Охотничьи рассказы и очерки Аксакова полны не только поэзии, но и глубокой мысли. Наблюдательность и память писателя помогают осмыслить богатство и бесконечное многообразие природы, убеждают в неодолимой силе человека. Один из современных Аксакову беллетристов, касаясь впечатления, произведенного на него «Записками ружейного охотника», писал автору: «Мой взгляд на природу, которую я так страстно люблю, изменился вследствие чтения Вашей книги; вместо сухих, хотя ярких картин теперь я вижу в ней еще движение, смысл, слышу биение сердца этих токующих в сумраке и благоухании лесов, этих влажных топей, над которыми взлетывают Ваши кулички и вальдшнепы!»[22]

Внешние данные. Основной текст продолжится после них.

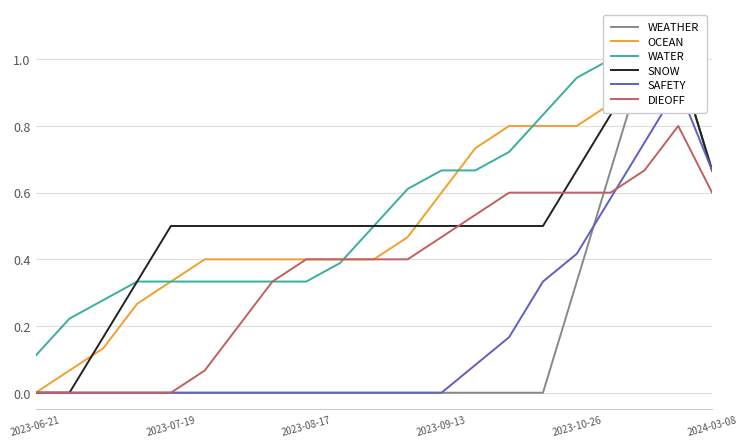

Which has a higher value, 9 or 18?

18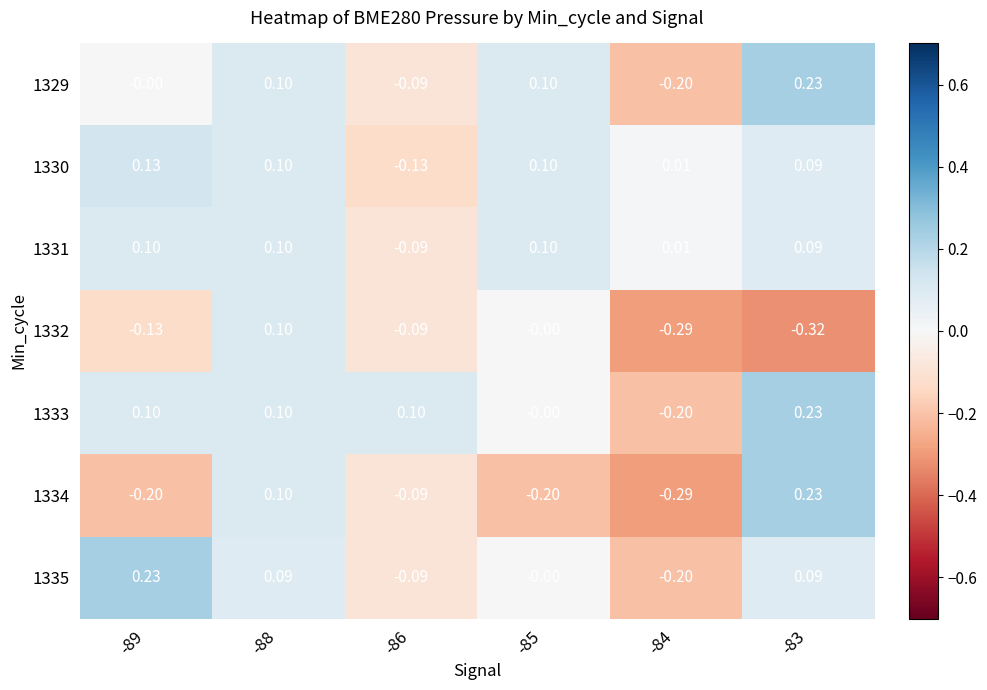

At which category is the sum across all series the highest?

-88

В охотничьей трилогии Аксакова изображались не только рыбы и пернатые. Ее подлинным лирическим героем был человек, сам автор. И речь идет не о том бесплотном герое, который «подразумевается» в иных произведениях. Нет, это реальный человеческий образ, во плоти и крови. И мы невольно поддаемся обаянию человека, не коленопреклоненно опустившегося перед таинствами природы, но неутомимо стремящегося проникнуть в ее святая святых. Мысль о безграничном богатстве природы и вместе с тем гордость за то, что это богатство находится во власти людей, – вот та идея, которая лежит в основе художественной позиции Аксакова – следопыта, исследователя природы и ее вдохновенного певца.
Глубоко был прав Тургенев, заметивший, что охотничьи книги Аксакова обогащали не только охотничью литературу, но и «общую нашу словесность».

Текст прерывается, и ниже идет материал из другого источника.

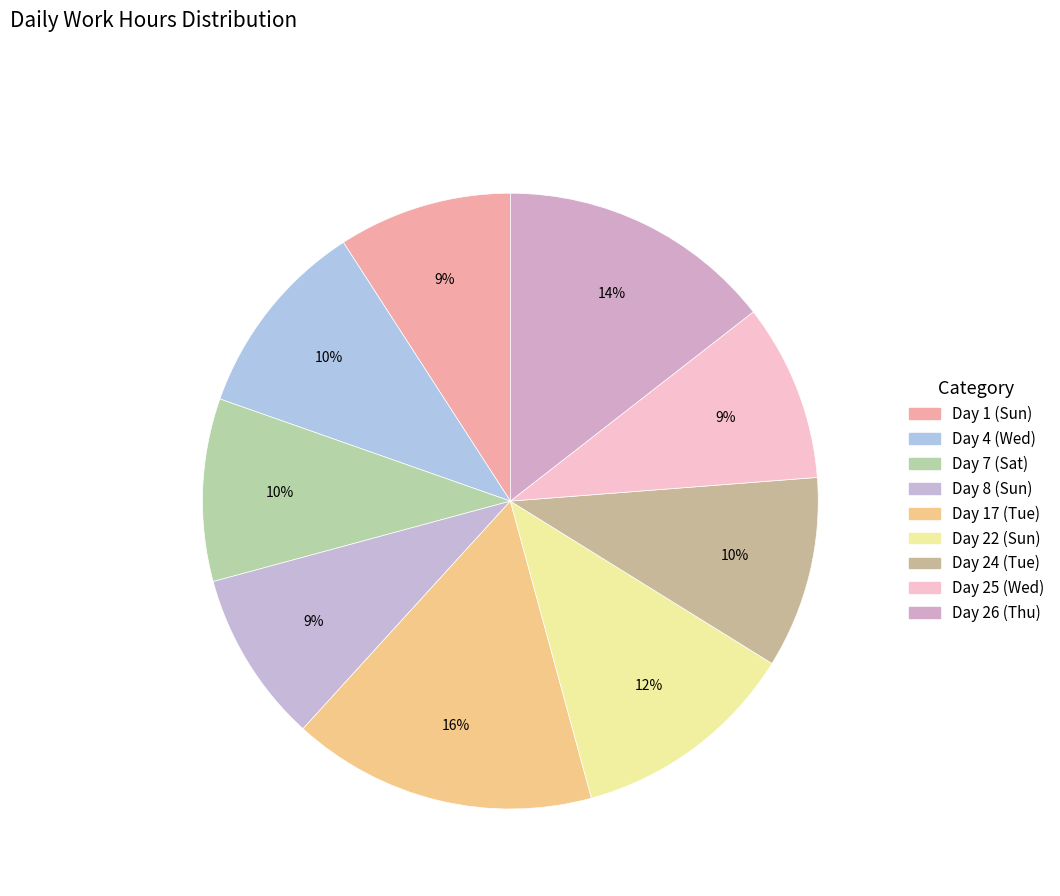

What is the change in value from Day 1 (Sun) to Day 24 (Tue)?

+0.9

В начале 50-х годов Аксаков задумал издание «Охотничьего сборника». Имелось в виду сделать его ежегодным альманахом и привлечь к участию в нем обширный круг литераторов и охотников. Вместе с соответствующим ходатайством Аксаков представил в Московский цензурный комитет подробно разработанную «Программу Охотничьего сборника». 20 марта 1853 года на заседании цензурного комитета рассматривался этот вопрос, и ходатайство было отклонено.[23]

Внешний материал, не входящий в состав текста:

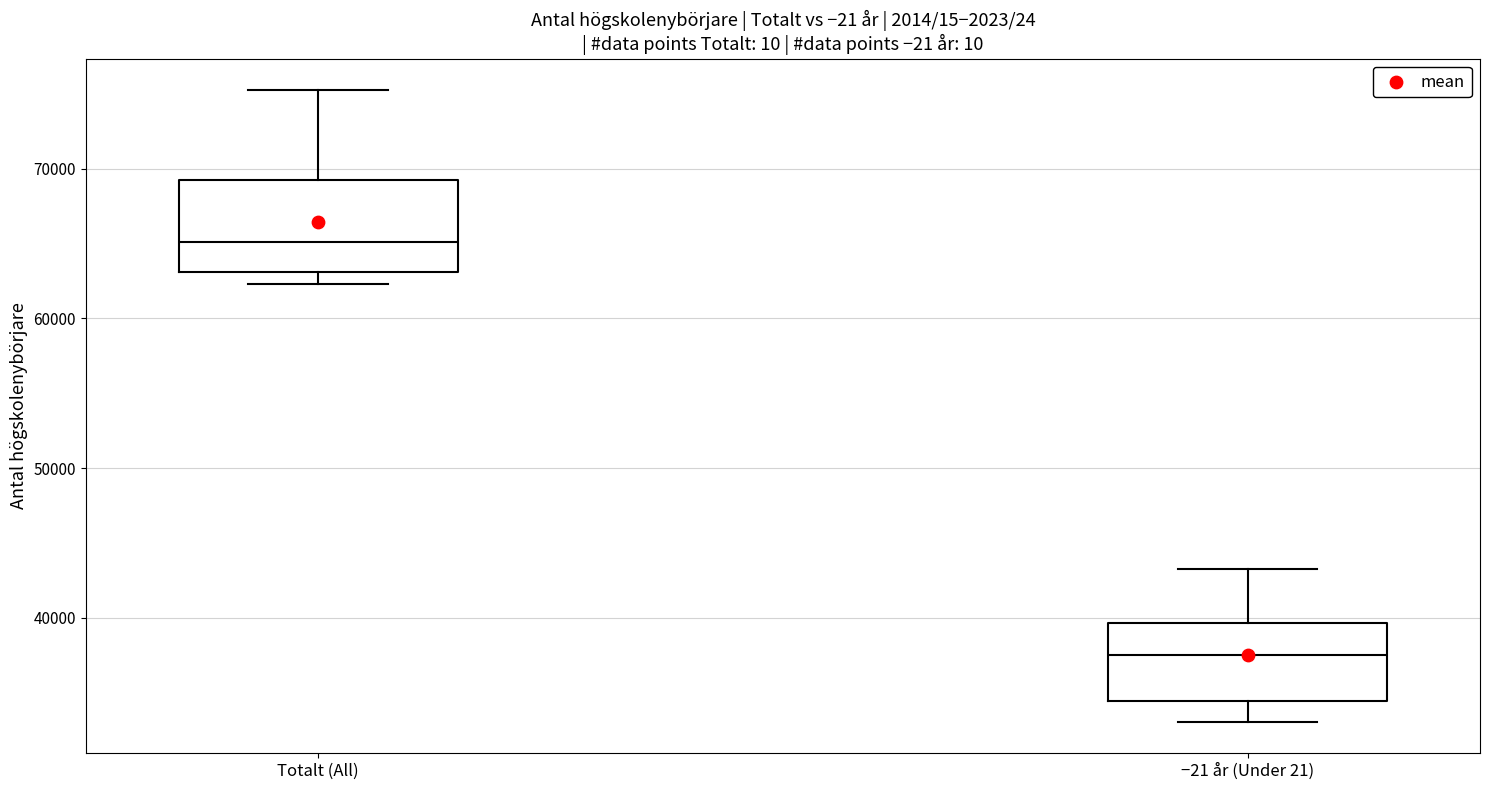

Where is the upper edge of the box for −21 år (Under 21) on the y-axis? The values are not printed on the chart, so give them approximately, as read against the axis.

40000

Чем объяснялось это решение? Оказывается, что на том же заседании цензурного комитета было оглашено высочайшее повеление по делу Ивана Аксакова в связи с представленным им к печати вторым томом «Московского сборника». Сборник этот был запрещен. Редактора И. Аксакова, не оправдавшего «доверенности правительства» при издании первого сборника (М. 1852), а также при подготовке к печати второго, – лишали «права быть редактором какого бы то ни было издания». Ряд материалов, предназначенных к публикации во втором сборнике, был признан «предосудительным», в их числе – «Отрывок из воспоминаний молодости», С. Т. Аксакова.[24]
Узнав о неблагоприятном решении Московского цензурного комитета об «Охотничьем сборнике», С. Т. Аксаков решил обжаловать его перед Главным управлением цензуры в Петербурге. Жалоба была поддержана давнишним другом Аксакова по казанской гимназии, занимавшим в то время влиятельный пост министра финансов, А. Княжевичем. После долгих размышлений Главное управление приняло предварительное постановление: разрешить Аксакову издание упомянутого сборника и возбудить через товарища министра народного просвещения ходатайство о «высочайшем соизволении».
И, однако же, издание «Охотничьего сборника» в конце концов не было разрешено. Почему? Истинная подоплека была неизвестна даже самому Аксакову. Только теперь эта загадка может быть вполне раскрыта.
7 сентября 1853 года товарищ министра народного просвещения Норов обратился к управляющему III Отделением Л. Дубельту с секретным письмом, в котором извещал его о предстоящем ходатайстве перед царем в связи с делом С. Т. Аксакова и о том, что «встречается ныне надобность знать о личности г. Аксакова, в особенности потому, что фамилия его напоминает некоторых писателей, сделавшихся уже известными неблагонамеренным направлением своих сочинений по поводу издания „Московского сборника“». Норов просил сообщить, не имеется ли в распоряжении III Отделения каких-либо компрометирующих С. Т. Аксакова сведений.
На этой бумаге появилась короткая, но выразительная резолюция Дубельта: «По неблагонамеренности г-на Аксакова едва ли можно ему дозволить быть издателем какого бы то ни было журнала».[25]
Одновременно в канцелярии III Отделения была подготовлена специальная справка о личности С. Т. Аксакова, в которой между прочим значилось, что Аксаков «известен III Отделению с 1830 года».
Через несколько дней после получения письма Норова Дубельт отправил ответ, содержание которого оказалось полной неожиданностью для министерства просвещения и повергло его в смятение.